Which in itself shows that it's not getting enough attention (surprise surprise).

The one stat that does come up quite a lot is one in 500 women.

So it seems that they well mean one in 1000 people. Halving the actual prevalence of it in women, as only one sex can actually get it.

Wow.

Anyone feel like messaging them and asking what their 1 in 1000 means?

NiceGerbil · 04/09/2020 20:52

The inability to get a firm answer of prevalence due to that stat is awful.

Why would an org to support sufferers water down the numbers?

Or has a PR person with no maths just changed women to people, to be woke, and not realised the consequence?

Greysparkles · 04/09/2020 21:23

These things must be changed to avoid upsetting a small number of trans people even if a lot of women and girls get upset as being called menstruators, ovulators, cervix havers etc

In this example none of those terms were used. Just people, we're all people

DianasLasso · 04/09/2020 21:34

NiceGerbil, I agree. It would be useful to know actual facts, like prevalence, causes, what can be done about it.

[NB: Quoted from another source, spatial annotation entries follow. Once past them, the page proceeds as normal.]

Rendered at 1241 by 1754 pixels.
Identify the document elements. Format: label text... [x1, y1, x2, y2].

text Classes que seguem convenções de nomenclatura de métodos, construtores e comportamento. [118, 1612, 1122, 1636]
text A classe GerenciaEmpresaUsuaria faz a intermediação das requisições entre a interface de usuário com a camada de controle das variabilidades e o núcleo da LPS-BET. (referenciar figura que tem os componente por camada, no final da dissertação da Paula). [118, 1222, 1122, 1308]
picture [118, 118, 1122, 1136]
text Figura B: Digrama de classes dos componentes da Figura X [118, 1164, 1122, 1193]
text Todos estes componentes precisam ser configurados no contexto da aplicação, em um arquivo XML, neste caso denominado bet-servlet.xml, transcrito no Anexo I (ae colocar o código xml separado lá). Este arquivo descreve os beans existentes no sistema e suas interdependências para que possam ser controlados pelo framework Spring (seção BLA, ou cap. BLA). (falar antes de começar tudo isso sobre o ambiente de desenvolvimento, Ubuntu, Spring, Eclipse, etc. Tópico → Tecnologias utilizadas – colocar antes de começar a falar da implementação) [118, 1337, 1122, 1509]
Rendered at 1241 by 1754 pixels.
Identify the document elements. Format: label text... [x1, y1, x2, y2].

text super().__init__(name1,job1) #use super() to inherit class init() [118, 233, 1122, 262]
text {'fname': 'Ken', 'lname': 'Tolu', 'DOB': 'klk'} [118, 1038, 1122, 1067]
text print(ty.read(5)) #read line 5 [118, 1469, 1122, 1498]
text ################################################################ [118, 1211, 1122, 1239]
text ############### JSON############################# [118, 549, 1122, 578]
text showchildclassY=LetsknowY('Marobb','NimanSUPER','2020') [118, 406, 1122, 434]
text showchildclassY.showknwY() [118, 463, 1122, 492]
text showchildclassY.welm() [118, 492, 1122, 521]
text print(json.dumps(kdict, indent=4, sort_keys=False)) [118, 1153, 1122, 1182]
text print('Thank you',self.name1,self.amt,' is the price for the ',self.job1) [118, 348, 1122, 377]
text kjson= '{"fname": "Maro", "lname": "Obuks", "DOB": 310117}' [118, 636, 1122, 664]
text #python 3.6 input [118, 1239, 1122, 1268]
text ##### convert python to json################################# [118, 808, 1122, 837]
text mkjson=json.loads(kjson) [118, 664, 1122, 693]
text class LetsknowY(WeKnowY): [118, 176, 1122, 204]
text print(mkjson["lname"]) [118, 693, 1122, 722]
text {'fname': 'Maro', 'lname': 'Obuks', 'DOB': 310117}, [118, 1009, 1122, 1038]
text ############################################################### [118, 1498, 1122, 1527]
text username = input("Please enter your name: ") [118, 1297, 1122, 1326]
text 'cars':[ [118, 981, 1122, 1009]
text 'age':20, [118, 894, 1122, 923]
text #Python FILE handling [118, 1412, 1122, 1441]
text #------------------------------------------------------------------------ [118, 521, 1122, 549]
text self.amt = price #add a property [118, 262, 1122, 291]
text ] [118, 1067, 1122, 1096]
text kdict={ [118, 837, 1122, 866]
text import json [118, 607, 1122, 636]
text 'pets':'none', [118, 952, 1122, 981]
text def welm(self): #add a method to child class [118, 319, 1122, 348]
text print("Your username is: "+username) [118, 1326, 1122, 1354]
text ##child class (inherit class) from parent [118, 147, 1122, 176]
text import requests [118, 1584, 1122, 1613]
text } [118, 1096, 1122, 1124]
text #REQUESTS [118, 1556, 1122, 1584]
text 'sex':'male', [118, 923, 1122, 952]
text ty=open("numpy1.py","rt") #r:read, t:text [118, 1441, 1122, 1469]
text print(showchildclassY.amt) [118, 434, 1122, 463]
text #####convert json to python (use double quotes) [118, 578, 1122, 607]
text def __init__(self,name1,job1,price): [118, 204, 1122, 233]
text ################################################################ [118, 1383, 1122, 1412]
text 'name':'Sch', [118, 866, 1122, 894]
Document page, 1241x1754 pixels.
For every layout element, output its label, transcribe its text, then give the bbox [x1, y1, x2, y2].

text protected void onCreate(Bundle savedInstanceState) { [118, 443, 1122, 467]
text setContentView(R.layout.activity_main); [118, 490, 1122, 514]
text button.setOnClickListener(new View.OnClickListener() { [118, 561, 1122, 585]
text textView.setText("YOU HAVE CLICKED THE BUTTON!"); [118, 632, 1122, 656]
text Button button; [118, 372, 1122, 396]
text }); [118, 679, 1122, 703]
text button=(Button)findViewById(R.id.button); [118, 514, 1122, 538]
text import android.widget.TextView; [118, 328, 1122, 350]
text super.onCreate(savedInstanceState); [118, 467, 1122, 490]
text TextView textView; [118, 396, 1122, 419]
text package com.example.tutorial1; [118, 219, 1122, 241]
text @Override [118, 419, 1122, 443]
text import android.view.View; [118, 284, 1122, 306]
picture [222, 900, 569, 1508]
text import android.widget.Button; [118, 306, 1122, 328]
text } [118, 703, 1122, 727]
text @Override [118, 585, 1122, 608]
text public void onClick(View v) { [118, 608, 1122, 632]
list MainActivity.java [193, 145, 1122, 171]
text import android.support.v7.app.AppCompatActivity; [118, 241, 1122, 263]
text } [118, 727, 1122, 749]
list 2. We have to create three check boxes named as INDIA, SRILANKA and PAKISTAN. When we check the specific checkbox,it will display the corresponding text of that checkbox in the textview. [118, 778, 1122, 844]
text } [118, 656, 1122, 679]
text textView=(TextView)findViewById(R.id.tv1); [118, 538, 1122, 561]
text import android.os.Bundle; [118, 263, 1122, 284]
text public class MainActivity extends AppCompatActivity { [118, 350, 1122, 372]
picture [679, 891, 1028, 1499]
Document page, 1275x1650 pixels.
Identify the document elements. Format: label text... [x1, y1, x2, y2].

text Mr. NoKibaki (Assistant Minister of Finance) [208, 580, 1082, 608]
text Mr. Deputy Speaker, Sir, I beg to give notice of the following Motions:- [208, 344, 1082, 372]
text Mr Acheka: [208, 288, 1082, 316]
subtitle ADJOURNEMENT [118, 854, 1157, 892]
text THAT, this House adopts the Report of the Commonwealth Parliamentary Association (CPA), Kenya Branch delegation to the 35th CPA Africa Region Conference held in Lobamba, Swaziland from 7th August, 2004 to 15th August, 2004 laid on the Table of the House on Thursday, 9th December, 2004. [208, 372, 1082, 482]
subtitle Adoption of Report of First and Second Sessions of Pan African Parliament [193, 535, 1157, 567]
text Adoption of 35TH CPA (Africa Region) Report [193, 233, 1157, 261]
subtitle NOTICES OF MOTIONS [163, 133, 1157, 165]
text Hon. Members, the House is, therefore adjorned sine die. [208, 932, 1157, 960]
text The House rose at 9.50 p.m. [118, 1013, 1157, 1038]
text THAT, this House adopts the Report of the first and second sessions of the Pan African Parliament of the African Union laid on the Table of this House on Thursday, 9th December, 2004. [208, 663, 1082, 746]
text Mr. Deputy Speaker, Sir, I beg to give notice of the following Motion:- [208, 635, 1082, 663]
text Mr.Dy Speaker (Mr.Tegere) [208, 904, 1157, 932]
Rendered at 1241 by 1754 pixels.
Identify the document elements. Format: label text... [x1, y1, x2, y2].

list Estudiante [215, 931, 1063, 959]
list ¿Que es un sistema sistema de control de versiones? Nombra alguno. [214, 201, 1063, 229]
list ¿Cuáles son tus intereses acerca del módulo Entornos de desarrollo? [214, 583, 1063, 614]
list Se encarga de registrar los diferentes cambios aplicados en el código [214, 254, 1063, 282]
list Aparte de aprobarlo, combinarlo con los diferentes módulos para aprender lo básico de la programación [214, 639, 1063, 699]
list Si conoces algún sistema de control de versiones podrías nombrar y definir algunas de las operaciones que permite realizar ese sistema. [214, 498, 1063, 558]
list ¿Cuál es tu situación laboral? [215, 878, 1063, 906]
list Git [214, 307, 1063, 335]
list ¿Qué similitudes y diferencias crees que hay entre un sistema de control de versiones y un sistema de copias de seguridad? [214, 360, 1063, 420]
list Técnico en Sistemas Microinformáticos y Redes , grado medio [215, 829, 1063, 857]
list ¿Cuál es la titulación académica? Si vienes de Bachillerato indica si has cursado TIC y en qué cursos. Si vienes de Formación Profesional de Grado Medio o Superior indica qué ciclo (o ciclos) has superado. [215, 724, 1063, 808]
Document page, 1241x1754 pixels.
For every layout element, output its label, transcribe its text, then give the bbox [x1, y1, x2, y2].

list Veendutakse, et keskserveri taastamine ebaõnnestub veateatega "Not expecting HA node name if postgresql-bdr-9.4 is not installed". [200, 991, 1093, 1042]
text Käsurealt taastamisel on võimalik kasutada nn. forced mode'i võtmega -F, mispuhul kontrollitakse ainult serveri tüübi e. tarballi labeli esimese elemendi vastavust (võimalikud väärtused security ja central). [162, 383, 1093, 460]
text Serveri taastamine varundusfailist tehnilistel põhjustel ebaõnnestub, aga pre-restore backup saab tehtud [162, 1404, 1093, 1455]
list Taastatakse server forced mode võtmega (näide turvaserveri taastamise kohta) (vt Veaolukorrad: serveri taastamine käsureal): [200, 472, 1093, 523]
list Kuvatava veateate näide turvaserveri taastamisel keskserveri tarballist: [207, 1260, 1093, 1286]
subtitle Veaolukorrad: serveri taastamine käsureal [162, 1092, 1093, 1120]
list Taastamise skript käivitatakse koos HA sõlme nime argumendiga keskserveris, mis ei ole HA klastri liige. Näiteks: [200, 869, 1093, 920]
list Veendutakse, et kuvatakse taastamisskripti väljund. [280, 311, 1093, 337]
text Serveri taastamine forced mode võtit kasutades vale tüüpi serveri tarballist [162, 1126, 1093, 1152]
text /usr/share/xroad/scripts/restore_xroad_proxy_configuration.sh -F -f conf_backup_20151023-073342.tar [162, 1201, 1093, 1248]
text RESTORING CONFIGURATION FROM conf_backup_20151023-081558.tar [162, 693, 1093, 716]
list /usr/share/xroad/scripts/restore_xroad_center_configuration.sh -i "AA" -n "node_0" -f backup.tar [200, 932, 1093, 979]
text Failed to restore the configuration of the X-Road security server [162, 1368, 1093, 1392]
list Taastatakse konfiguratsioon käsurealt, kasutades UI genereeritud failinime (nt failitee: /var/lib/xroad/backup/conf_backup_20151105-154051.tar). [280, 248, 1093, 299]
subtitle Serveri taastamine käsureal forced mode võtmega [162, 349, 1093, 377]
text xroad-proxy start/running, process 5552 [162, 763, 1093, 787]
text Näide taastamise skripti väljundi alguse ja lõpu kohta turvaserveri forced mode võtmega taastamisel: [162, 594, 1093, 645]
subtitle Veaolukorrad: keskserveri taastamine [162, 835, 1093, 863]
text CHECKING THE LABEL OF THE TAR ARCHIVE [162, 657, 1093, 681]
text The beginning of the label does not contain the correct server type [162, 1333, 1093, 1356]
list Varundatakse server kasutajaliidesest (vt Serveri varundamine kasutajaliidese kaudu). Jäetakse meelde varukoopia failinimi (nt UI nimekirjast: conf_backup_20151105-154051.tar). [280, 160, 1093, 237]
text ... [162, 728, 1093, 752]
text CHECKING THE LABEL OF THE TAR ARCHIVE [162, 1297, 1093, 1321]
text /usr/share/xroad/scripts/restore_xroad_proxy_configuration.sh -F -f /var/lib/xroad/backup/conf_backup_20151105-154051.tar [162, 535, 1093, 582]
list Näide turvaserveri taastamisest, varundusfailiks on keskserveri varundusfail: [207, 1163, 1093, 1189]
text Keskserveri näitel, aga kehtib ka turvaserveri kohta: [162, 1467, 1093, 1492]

The NHS page seems quite sensible:
www.nhs.uk/conditions/vaginismus/

Hardbackwriter · 04/09/2020 21:37

Telling that the Guardian article - written by someone who has suffered from vaginismus - uses women throughout, as does everyone she's interviewed. Almost like people with actual lived experience of the condition get why it matters that it's understood as a specifically female condition.

NiceGerbil · 04/09/2020 21:46

Greysparkles what's your interpretation of the stat they quote?

NiceGerbil · 04/09/2020 21:47

If 1 in 100 men get prostate cancer (made up stat) is it ok to water that down by saying 1 in 200 people get prostate cancer?